Use a trigonometric substitution to find the indefinite integral

\begin{equation*} \int \frac{1}{\sqrt{9-4x^2}} \, dx. \end{equation*}
Hint

Notice that \(\sqrt{9-4x^2}=\sqrt{9-(2x)^2}\text{,}\) so we'll want to replace \(2x \) by an appropriate trigonometric function.

Answer
\begin{equation*} \int \frac{1}{\sqrt{9-4x^2}} \, dx=\frac{1}{2} \arcsin \left(\frac{2x}{3}\right) + C \end{equation*}
Solution

Compared to the first example, where the substitution \(x=\sin(\theta) \) worked, we'll need to make two adjustments so that we can still use Pythagoren's Identity. Since \(\sqrt{9-4x^2}=\sqrt{9-(2x)^2}\text{,}\) we'll want to substitute \(2x=3\sin(\theta) \) so that we can factor out the 9 and obtain the expression \(1-\sin^2(\theta) \text{.}\) Assuming \(2x=3\sin(\theta) \) then \((2x)^2=9 \sin^2(\theta)\) and \(2 dx=3 \cos(\theta)d\theta\text{.}\)

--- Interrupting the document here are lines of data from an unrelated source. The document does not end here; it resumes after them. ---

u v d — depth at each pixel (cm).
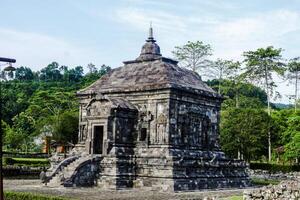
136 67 6744
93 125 6159
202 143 6469
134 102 6294
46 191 4959
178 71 6588
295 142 8981
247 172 6675
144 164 5759
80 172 5662
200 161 5941
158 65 6525
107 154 5862
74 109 12731
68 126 10200
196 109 6406
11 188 5228
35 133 11931
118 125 6053
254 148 8931
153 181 5612
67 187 5475
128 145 6138
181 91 6094
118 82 6569
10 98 16438
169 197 4709
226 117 9412
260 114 9150
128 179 5778
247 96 13675
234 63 12412
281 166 9138
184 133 6188
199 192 5409
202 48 12312
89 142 6156
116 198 4500
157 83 6075
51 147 10769
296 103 13038
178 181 5484
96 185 5753
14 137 11962
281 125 10156
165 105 5975
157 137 6006
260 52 11631
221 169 6200
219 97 6750
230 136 9006
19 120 13612
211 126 6650
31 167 7512
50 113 13700
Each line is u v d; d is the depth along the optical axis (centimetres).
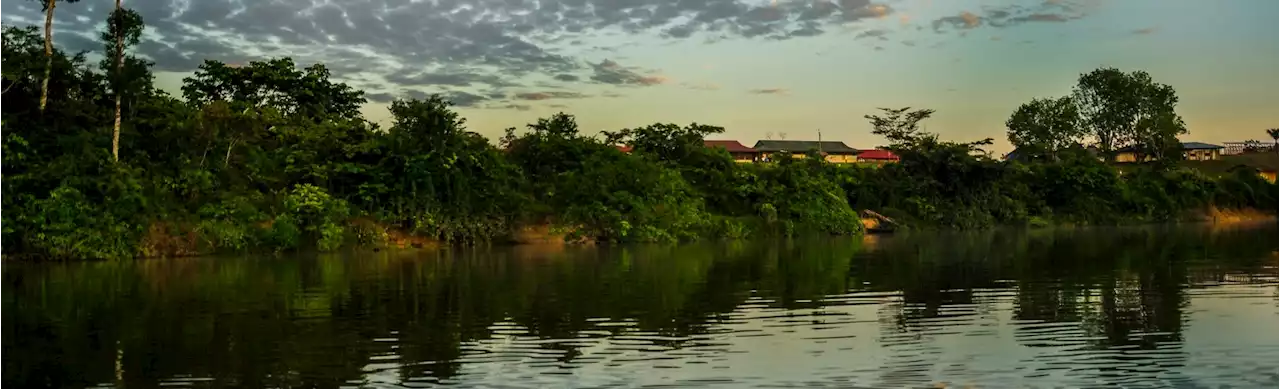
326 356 1320
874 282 2208
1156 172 7219
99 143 3422
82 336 1501
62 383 1176
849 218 5097
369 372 1216
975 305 1753
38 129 3403
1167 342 1330
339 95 4981
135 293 2083
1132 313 1612
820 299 1881
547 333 1491
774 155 5978
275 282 2320
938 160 5834
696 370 1205
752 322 1584
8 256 3027
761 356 1286
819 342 1382
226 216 3388
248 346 1402
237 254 3341
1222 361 1201
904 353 1288
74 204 3088
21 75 3384
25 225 3030
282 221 3441
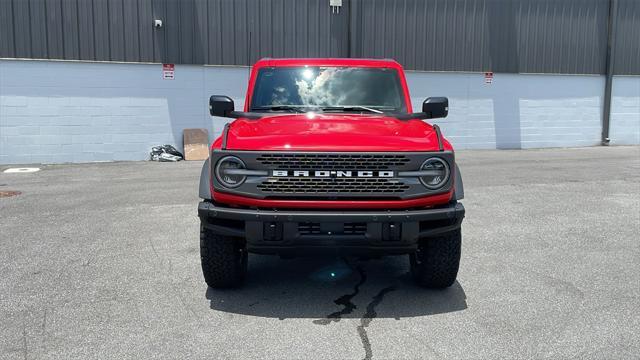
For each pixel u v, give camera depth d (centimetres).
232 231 409
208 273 446
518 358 339
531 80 1881
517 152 1770
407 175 401
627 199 892
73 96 1491
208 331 379
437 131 445
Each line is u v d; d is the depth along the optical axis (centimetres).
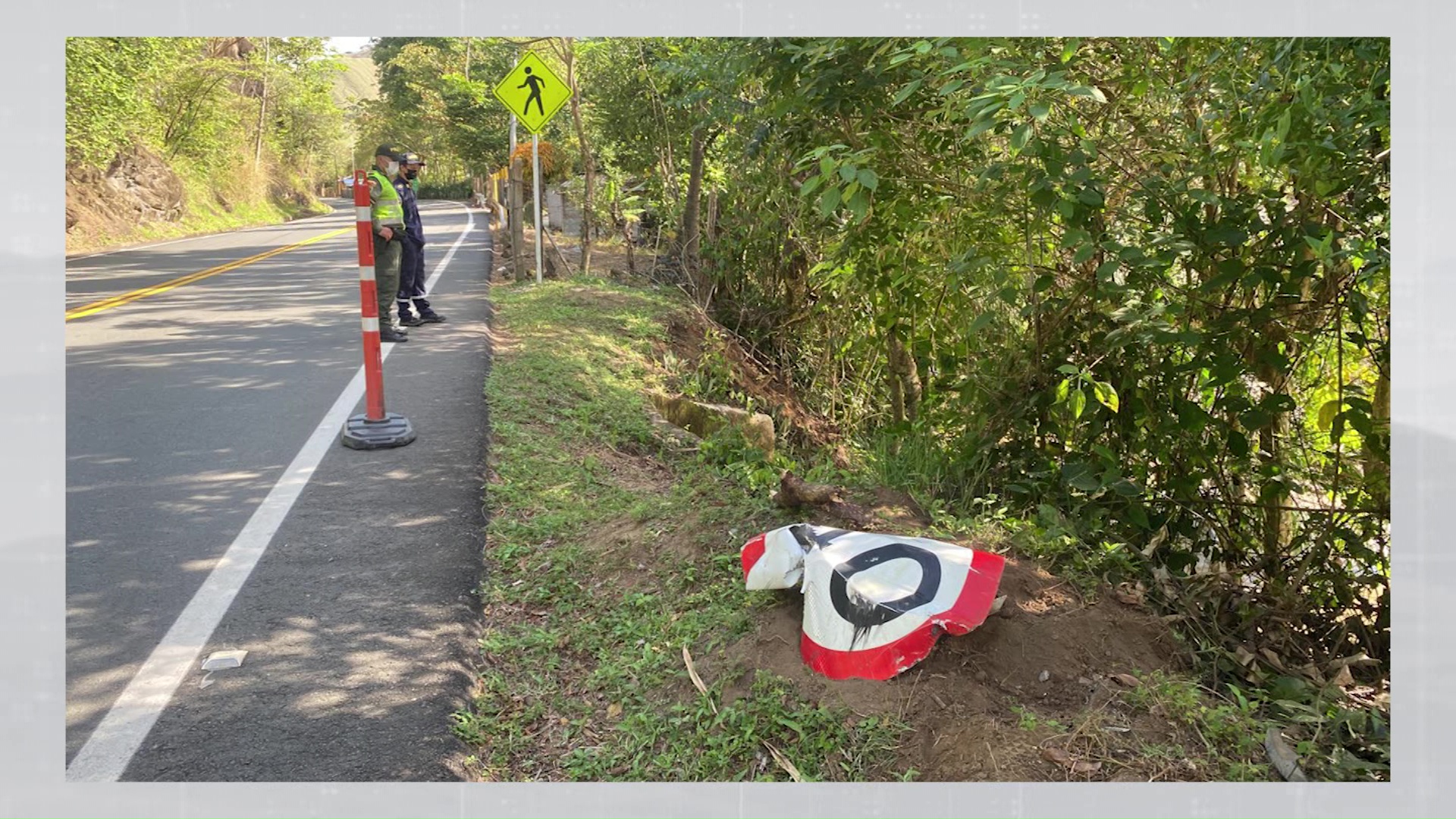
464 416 708
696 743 340
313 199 6775
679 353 1096
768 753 333
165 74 3538
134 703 345
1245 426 504
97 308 1213
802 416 1107
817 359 1213
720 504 517
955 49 481
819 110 591
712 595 428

\begin{align*} \int \frac{1}{\sqrt{9-4x^2}} \, dx \amp = \int \frac{1}{\sqrt{9-(2x)^2}} \, dx\\ \amp = \int \frac{1}{\sqrt{9-(2x)^2}} \, dx\\ \amp = \int \frac{(3/2)\cos(\theta)}{\sqrt{9-9\sin^2(\theta)}} \, d\theta\\ \amp = \frac{3}{2}\int \frac{\cos(\theta)}{\sqrt{9(1-\sin^2(\theta))}} \, d\theta\\ \amp = \frac{3}{2}\int \frac{\cos(\theta)}{3\sqrt{\cos^2(\theta)}} \, d\theta\\ \amp = \frac{3}{2}\int \frac{\cos(\theta)}{3\cos(\theta)} \, d\theta\\ \amp = \frac{3}{6}\int 1 \, d\theta\\ \amp = \frac{1}{2}\theta+ C \ \end{align*}

We can solve for \(\theta \) in our substitution equation to find that the antiderivative is:

\begin{equation*} \int \frac{1}{\sqrt{9-4x^2}} \, dx=\frac{1}{2} \arcsin\left(\frac{2x}{3} \right) + C \end{equation*}
Example5.63

Find the antiderivative

\begin{equation*} \int \frac{9}{(9-x^2)^{3/2}} \, dx \end{equation*}
Hint

Use the substitution \(x=3\sin(\theta) \) and treat \((9-x^2)^{3/2}\) as \(((9-x^2)^{1/2})^3 \text{.}\)

Answer

\(\int \frac{9}{(9-x^2)^{3/2}} \, dx=\dfrac{x}{9-x^2} + C \)

Solution

Use the substitution \(x=3\sin(\theta) \text{.}\) Then \(x^2=9\sin^2(\theta)\) and \(dx=3\cos(\theta) d\theta\text{.}\) As stated in the hint, we'll use that \((9-x^2)^{3/2}=((9-x^2)^{1/2})^3\) and simplify the inner most set of parentheses before cubing.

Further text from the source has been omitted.